*Listed records*:
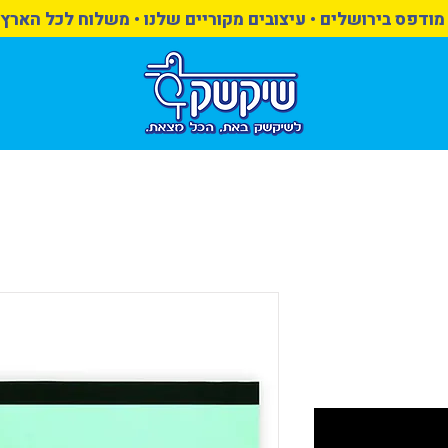
מודפס בירושלים • עיצובים מקוריים שלנו • משלוח לכל הארץ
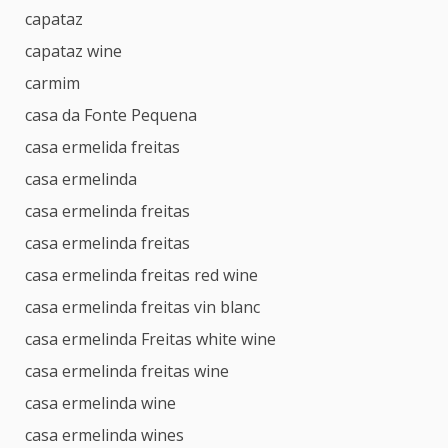
capataz
capataz wine
carmim
casa da Fonte Pequena
casa ermelida freitas
casa ermelinda
casa ermelinda freitas
casa ermelinda freitas
casa ermelinda freitas red wine
casa ermelinda freitas vin blanc
casa ermelinda Freitas white wine
casa ermelinda freitas wine
casa ermelinda wine
casa ermelinda wines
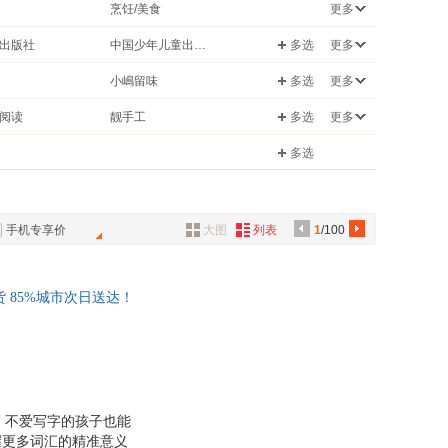
烹饪/美食
更多
具
/美妆
文学
品
出版社
中国少年儿童出版社
多选
更多
外
动漫/幽默
书局
陕西科学技术出版社
小嶋留味
多选
更多
品
小说
工业出版社
民主与建设出版社
猫
朱悦玮
阅读
靓手工
多选
更多
旅游/地图
中国人民大学出版社
航空工业出版社
讯
王慧
字帖
你不懂系列
/宗教
政治/军事
多选
高校出版社
二十一世纪出版社
音
护
漂亮家居
文化
绘森活
学教科书
公
广西师范大学出版社
广东教育出版社
一芳
王莹
秀美
介于手绘
出版社
书海出版社
刘峰
犸童书
看里面
手机专享价
大图
列表
1
/100
器
出版社
文汇出版社
姚仁喜
御
任卫东
 85%城市次日送达！
邢新
文代
陈娟
祥
李时珍
王建
刘斌
，不爱写字的孩子也能
握更多词汇的精准意义
陈伟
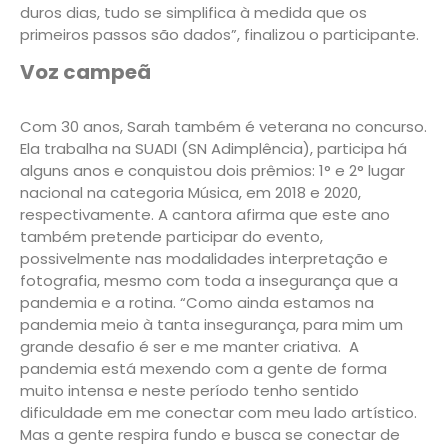
duros dias, tudo se simplifica à medida que os
primeiros passos são dados”, finalizou o participante.
Voz campeã
Com 30 anos, Sarah também é veterana no concurso.
Ela trabalha na SUADI (SN Adimplência), participa há
alguns anos e conquistou dois prêmios: 1° e 2° lugar
nacional na categoria Música, em 2018 e 2020,
respectivamente. A cantora afirma que este ano
também pretende participar do evento,
possivelmente nas modalidades interpretação e
fotografia, mesmo com toda a insegurança que a
pandemia e a rotina. “Como ainda estamos na
pandemia meio à tanta insegurança, para mim um
grande desafio é ser e me manter criativa. A
pandemia está mexendo com a gente de forma
muito intensa e neste período tenho sentido
dificuldade em me conectar com meu lado artístico.
Mas a gente respira fundo e busca se conectar de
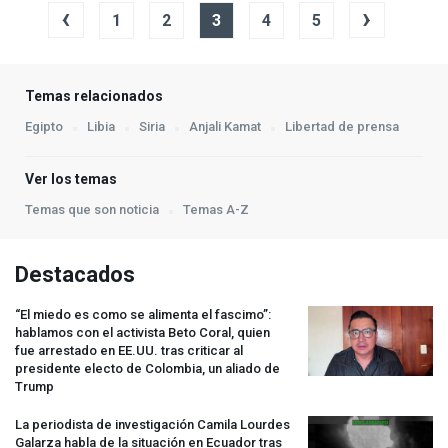
‹
›
1
2
3
4
5
Temas relacionados
Egipto
Libia
Siria
Anjali Kamat
Libertad de prensa
Ver los temas
Temas que son noticia
Temas A-Z
Destacados
“El miedo es como se alimenta el fascimo”:
hablamos con el activista Beto Coral, quien
fue arrestado en EE.UU. tras criticar al
presidente electo de Colombia, un aliado de
Trump
La periodista de investigación Camila Lourdes
Galarza habla de la situación en Ecuador tras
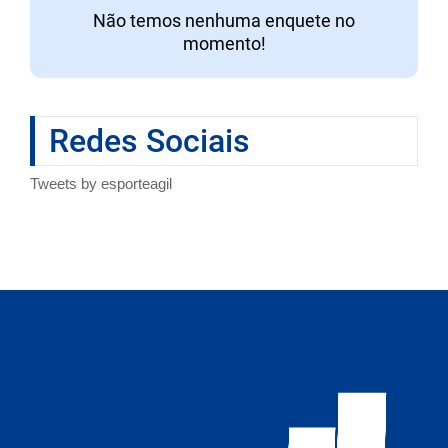
Não temos nenhuma enquete no
momento!
Redes Sociais
Tweets by esporteagil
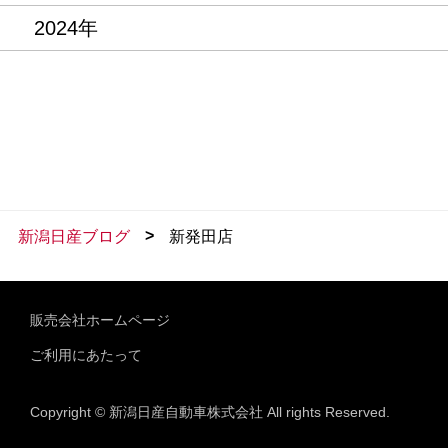
2024年
>
新潟日産ブログ
新発田店
販売会社ホームページ
ご利用にあたって
Copyright © 新潟日産自動車株式会社 All rights Reserved.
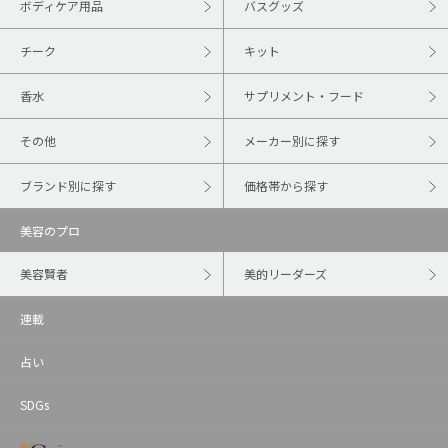
ボディケア用品
バスグッズ
チーク
キット
香水
サプリメント・フード
その他
メーカー別に探す
ブランド別に探す
価格帯から探す
美容のプロ
美容賢者
美的リーダーズ
連載
占い
SDGs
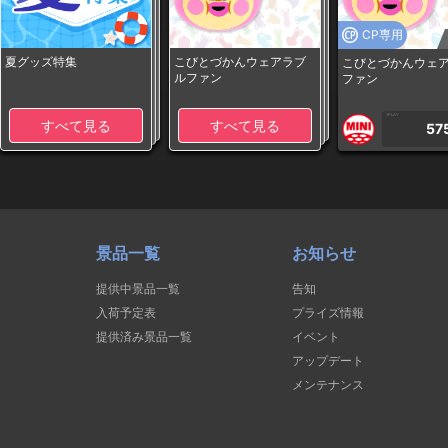
CP専用
夏グッズ特集
こびとづかんウェアラブ
こびとづかんウェ
ルファン
ファン
1PLAY
すべて見る
すべて見る
57
景品一覧
お知らせ
提供中景品一覧
告知
入荷予定表
プライズ情報
提供済み景品一覧
イベント
アップデート
メンテナンス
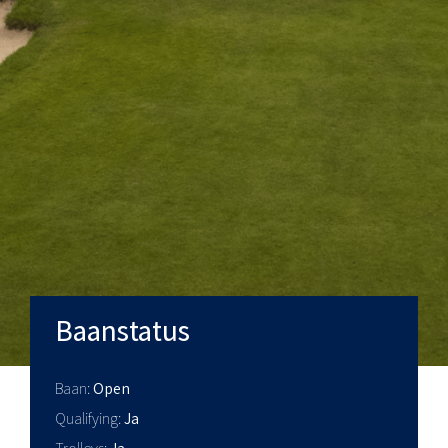
Baanstatus
Baan
Open
Qualifying
Ja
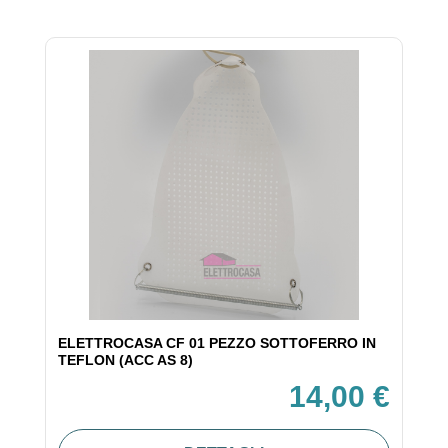
ELETTROCASA CF 01 PEZZO SOTTOFERRO IN
TEFLON (ACC AS 8)
14,00 €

*Aim of the exercise*: Each line above must be set down exactly, though no picture should be carried over.

*Finished task*:
מודפס בירושלים • עיצובים מקוריים שלנו • משלוח לכל הארץ
capataz
capataz wine
carmim
casa da Fonte Pequena
casa ermelida freitas
casa ermelinda
casa ermelinda freitas
casa ermelinda freitas
casa ermelinda freitas red wine
casa ermelinda freitas vin blanc
casa ermelinda Freitas white wine
casa ermelinda freitas wine
casa ermelinda wine
casa ermelinda wines
烹饪/美食
更多
具
/美妆
文学
品
出版社
中国少年儿童出版社
多选
更多
外
动漫/幽默
书局
陕西科学技术出版社
小嶋留味
多选
更多
品
小说
工业出版社
民主与建设出版社
猫
朱悦玮
阅读
靓手工
多选
更多
旅游/地图
中国人民大学出版社
航空工业出版社
讯
王慧
字帖
你不懂系列
/宗教
政治/军事
多选
高校出版社
二十一世纪出版社
音
护
漂亮家居
文化
绘森活
学教科书
公
广西师范大学出版社
广东教育出版社
一芳
王莹
秀美
介于手绘
出版社
书海出版社
刘峰
犸童书
看里面
手机专享价
大图
列表
1
/100
器
出版社
文汇出版社
姚仁喜
御
任卫东
 85%城市次日送达！
邢新
文代
陈娟
祥
李时珍
王建
刘斌
，不爱写字的孩子也能
握更多词汇的精准意义
陈伟
duros dias, tudo se simplifica à medida que os
primeiros passos são dados”, finalizou o participante.
Voz campeã
Com 30 anos, Sarah também é veterana no concurso.
Ela trabalha na SUADI (SN Adimplência), participa há
alguns anos e conquistou dois prêmios: 1° e 2° lugar
nacional na categoria Música, em 2018 e 2020,
respectivamente. A cantora afirma que este ano
também pretende participar do evento,
possivelmente nas modalidades interpretação e
fotografia, mesmo com toda a insegurança que a
pandemia e a rotina. “Como ainda estamos na
pandemia meio à tanta insegurança, para mim um
grande desafio é ser e me manter criativa. A
pandemia está mexendo com a gente de forma
muito intensa e neste período tenho sentido
dificuldade em me conectar com meu lado artístico.
Mas a gente respira fundo e busca se conectar de
‹
›
1
2
3
4
5
Temas relacionados
Egipto
Libia
Siria
Anjali Kamat
Libertad de prensa
Ver los temas
Temas que son noticia
Temas A-Z
Destacados
“El miedo es como se alimenta el fascimo”:
hablamos con el activista Beto Coral, quien
fue arrestado en EE.UU. tras criticar al
presidente electo de Colombia, un aliado de
Trump
La periodista de investigación Camila Lourdes
Galarza habla de la situación en Ecuador tras
Não temos nenhuma enquete no
momento!
Redes Sociais
Tweets by esporteagil
2024年
>
新潟日産ブログ
新発田店
販売会社ホームページ
ご利用にあたって
Copyright © 新潟日産自動車株式会社 All rights Reserved.
ボディケア用品
バスグッズ
チーク
キット
香水
サプリメント・フード
その他
メーカー別に探す
ブランド別に探す
価格帯から探す
美容のプロ
美容賢者
美的リーダーズ
連載
占い
SDGs
CP専用
夏グッズ特集
こびとづかんウェアラブ
こびとづかんウェ
ルファン
ファン
1PLAY
すべて見る
すべて見る
57
景品一覧
お知らせ
提供中景品一覧
告知
入荷予定表
プライズ情報
提供済み景品一覧
イベント
アップデート
メンテナンス
Baanstatus
Baan
Open
Qualifying
Ja
ELETTROCASA CF 01 PEZZO SOTTOFERRO IN
TEFLON (ACC AS 8)
14,00 €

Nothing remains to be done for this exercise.